A lyrical picture-book introduction to the life of a feminist artistic genius.

BETWEEN TWO WORLDS

THE ART & LIFE OF AMRITA SHER-GIL

From the Amazing Women series , Vol. 3

Born to a Hungarian mother and an Indian father, Amrita Sher-Gil spent her early childhood in her mother’s homeland, creating fanciful art inspired by the world around her.

When she was 8, the family moved to India, where her art matured considerably. Noticing her talent, her family insisted that she take formal lessons to hone her craft. At first, Amrita obliged, but soon she chafed against the restrictions and the structure, preferring to rely instead on her own instincts and imagination.
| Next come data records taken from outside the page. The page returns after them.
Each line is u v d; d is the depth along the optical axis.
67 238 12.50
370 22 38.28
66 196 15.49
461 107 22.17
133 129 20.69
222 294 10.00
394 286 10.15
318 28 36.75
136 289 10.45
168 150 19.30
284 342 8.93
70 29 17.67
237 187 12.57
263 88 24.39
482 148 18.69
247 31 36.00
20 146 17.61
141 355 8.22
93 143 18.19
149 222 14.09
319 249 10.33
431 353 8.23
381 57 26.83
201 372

Following her own path, Amrita created art that blended Eastern and Western traditions and that celebrated womanhood. Eventually, her family returned to Europe specifically so Amrita could study art in Paris. Although she learned a great deal, after a few years, Amrita found Europe stifling, and she returned to India. There, her practice blossomed as she pioneered new visual traditions, pushing the boundaries of the Western-centric artistic world. Unfortunately, her genius was cut short by her untimely death at the age of 28. This lyrical picture-book biography not only celebrates Sher-Gil’s rebellious brilliance, it also frankly examines the challenges and opportunities presented by having a mixed heritage. While much of Sher-Gil’s life and work involved highly adult themes, this book addresses these issues in a child-friendly manner without hiding the truth. The innovative illustrations include more than a few touches of surrealism to evoke the inner life of the artist and present at least one topless female figure, reflecting Sher-Gil’s style.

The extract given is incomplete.